I think there is an Issue/PR right now to change this. See: https://github.com/containerd/containerd/issues/13307

epistasis 3 hours ago | parent [-]

Oh, very glad to see this, ML applications that were mentioned in it are exactly why I was thinking this was such a disastrous change.

However, the tedium of the reply chain reminds me why I tend to focus most energy on internal projects rather than external open source...

Docker may have been built for a specific type of use case that most developers are familiar with (e.g. web apps backed by a DB container) but containerization is useful across so much of computing that are very different.
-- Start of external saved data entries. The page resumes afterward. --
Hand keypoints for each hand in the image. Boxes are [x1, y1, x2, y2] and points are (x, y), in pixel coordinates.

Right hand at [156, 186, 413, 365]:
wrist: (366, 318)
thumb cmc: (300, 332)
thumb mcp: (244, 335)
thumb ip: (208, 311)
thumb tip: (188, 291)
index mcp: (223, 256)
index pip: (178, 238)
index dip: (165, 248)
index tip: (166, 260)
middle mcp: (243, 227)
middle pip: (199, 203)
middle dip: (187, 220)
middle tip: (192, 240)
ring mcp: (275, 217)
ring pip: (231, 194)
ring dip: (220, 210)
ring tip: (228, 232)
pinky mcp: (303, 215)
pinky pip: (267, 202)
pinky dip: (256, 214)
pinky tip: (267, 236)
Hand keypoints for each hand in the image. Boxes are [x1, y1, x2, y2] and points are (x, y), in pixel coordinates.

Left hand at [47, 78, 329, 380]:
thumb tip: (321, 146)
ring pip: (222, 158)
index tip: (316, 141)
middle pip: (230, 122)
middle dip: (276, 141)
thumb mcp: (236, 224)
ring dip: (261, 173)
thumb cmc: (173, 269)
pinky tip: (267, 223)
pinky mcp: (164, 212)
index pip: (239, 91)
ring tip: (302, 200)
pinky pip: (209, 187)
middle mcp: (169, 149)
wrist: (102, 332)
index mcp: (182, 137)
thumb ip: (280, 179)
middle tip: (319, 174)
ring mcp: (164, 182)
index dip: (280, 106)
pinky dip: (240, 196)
Something that seems trivial in the python/DB space, having one or two different small duplicates of OS layers, is very different once you have 30 containers for different models+code, and then ~100 more dev containers lying around as build artifacts from building and pushing, and pulling, each at ~10GB, that the inefficient new system is just painful.
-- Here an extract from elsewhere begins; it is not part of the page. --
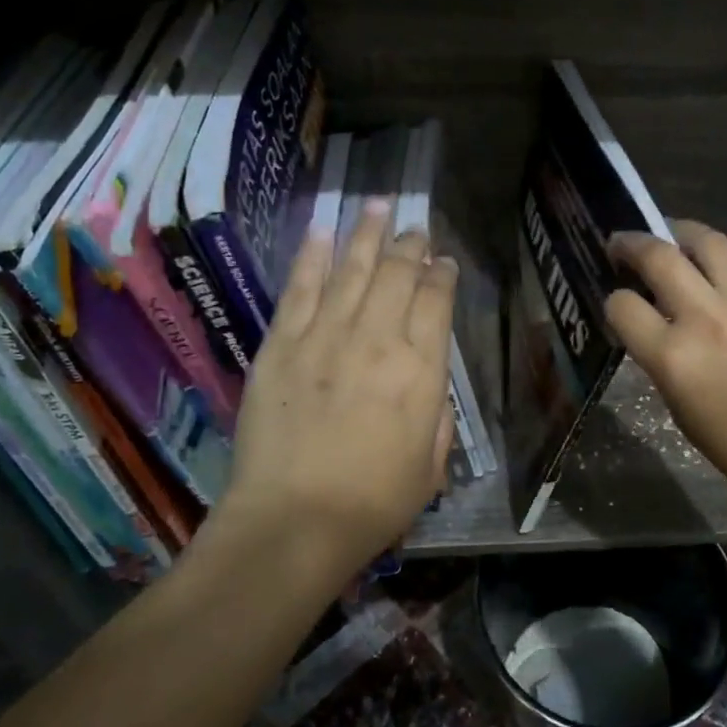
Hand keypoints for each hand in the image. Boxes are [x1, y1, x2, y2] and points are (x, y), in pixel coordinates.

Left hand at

The smallest PyTorch container I ever built was 1.8GB, and that was just for some CPU-only inference endpoints, and that took several hours of yak shaving to achieve, and after a month or two of development it had ballooned back to 8GB. Containers with CUDA, or using significant other AI/ML libraries, get really big. YAGNI is a great principle for your own code when writing from scratch, but YAGNI is a bit dangerous when there's been an entire ecosystem built on your product and things are getting rewritten from scratch, because the "you" is far larger than the developer making the change. Docker's core feature has always been reusable and composable layers, so seeing it abandoned seems that somebody took YAGNI far too extreme on their own corner of the computing world.

epistasis 5 hours ago | parent | prev | next [-]

This is hell for a lot of ML containers, that have gigabytes of CUDA and PyTorch. Before at least you could keep your code contained to a layer. But if I understand this correctly every code revision duplicates gigabytes of the same damn bloated crap.

spwa4 4 hours ago | parent [-]

If you have problems with 13 (I believe) GB of docker layers ... how do you deal with terabytes or petabytes of AI training data?

epistasis 4 hours ago | parent | next [-]

Petabytes of training data is only one application of PyTorch, which is going to use tens of thousands of containers, but...

Inference, development cycles, any of the application domains of PyTorch that don't involve training frontier models... all of those are complicated by excessive container layers.

But mostly dev really sucks with writing out an extra 10GB for a small code change.

StableAlkyne 4 hours ago | parent | prev | next [-]

You don't even need MB of training data for some ML applications. AI is the sexy thing nowadays, but neural networks (Torch is a NN library) are generally useful for even small regression and clarification problems.

For some problems you might even be able to get away with single digit numbers of training points (classic example of this regime being Physics-Informed Neural Networks)

Normal_gaussian 4 hours ago | parent | prev | next [-]

the training data is on a separate drive; or the training data isn't that large for this use case; or they aren't training.

0cf8612b2e1e 2 hours ago | parent | prev [-]

You don’t train petabytes on your laptop.

IsTom 5 hours ago | parent | prev | next [-]

Docker is already hogging a lot of disk space and needs to be pruned regularly. I can't imagine what's it's going to be like now.

embedding-shape an hour ago | parent | prev [-]

"really weird decision" seems like an understatement, I thought the entire point of the specific storage design with the whole layering shebang was so things could be shared? If you remove that, just get rid of layers as a whole, what's the point otherwise?